--- start EXCERPT ---

|The Independent Global Nuclear News Agency|
Policies & Politics
8 Feb (NucNet): French President Emmanuel Macron said yesterday the country will decide around 2022 whether state-owned utility EDF will be allowed to build new nuclear reactors.
Because of delays and budget overruns at EDF’s Flamanville-3 EPR under construction in northern France, Mr Macron’s government has not yet committed to building new reactors once old reactors are shut down.
“We will decide around 2022 about what France does with the new generation of EPRs, depending on the outcome of studies and any progress made,” Mr Macron said during a debate with young people in the Saone-et-Loire region.
In November, Mr Macron said France would reduce the share of nuclear in the power mix to 50% by 2035, down from around 70% today, and said that a decision on whether to build new nuclear plants would be taken mid-2021.
He said the EPR must be part of a package of technological options for tomorrow and France must maintain an industrial capacity to build new reactors.
Mr Macron said France needed its EPR technology “for sovereignty issues” and said the government and state-controlled utility EDF will work together on “the issues of industrial capacity” of the [nuclear] sector and “the economic optimisation of a new reactor model”.

--- end EXCERPT ---
--- start EXERCISE DATA ---

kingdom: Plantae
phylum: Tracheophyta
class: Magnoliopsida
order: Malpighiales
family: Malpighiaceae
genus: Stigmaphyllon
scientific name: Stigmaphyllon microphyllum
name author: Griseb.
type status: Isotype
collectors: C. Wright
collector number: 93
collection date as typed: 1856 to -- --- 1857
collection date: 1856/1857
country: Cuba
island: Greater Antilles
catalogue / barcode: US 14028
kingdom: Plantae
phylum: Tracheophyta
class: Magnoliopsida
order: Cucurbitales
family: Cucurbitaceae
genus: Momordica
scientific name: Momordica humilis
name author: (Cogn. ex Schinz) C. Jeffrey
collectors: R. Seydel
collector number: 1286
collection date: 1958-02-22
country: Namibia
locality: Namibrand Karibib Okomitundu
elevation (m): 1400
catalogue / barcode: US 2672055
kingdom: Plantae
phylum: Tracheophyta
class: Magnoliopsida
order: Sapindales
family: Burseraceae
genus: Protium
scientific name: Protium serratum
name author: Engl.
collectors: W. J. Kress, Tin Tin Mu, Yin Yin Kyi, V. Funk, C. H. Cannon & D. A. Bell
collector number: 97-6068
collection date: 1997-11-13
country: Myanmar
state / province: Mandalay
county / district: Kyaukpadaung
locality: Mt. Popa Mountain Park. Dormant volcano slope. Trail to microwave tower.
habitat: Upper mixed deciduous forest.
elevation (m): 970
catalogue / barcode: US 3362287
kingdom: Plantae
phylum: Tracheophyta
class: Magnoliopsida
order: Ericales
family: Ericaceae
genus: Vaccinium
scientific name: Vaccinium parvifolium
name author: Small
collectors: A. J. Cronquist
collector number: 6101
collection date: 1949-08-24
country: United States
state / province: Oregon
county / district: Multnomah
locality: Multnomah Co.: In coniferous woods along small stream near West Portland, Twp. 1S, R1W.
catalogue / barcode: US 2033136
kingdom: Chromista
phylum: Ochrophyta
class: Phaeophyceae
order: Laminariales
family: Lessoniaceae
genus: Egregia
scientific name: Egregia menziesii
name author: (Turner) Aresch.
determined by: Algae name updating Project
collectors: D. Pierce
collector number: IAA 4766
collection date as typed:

--- end EXERCISE DATA ---

WHAT YOU NEED TO DO:
A – Answer these about the article on French nuclear policy:
(i) In which region did Mr Macron debate with young people?
(ii) What share of the power mix did Mr Macron say nuclear would be reduced to by 2035?
(iii) In which part of France is the Flamanville-3 EPR under construction?
B – Select every line of the listing that contains the string "number". Case counts.
The article on French nuclear policy and the listing are unrelated to each other.

ANSWERS TO THE EXERCISE:
A –
(i) The Saone-et-Loire region.
(ii) 50%.
(iii) Northern France.

B –
collector number: 93
collector number: 1286
collector number: 97-6068
collector number: 6101
collector number: IAA 4766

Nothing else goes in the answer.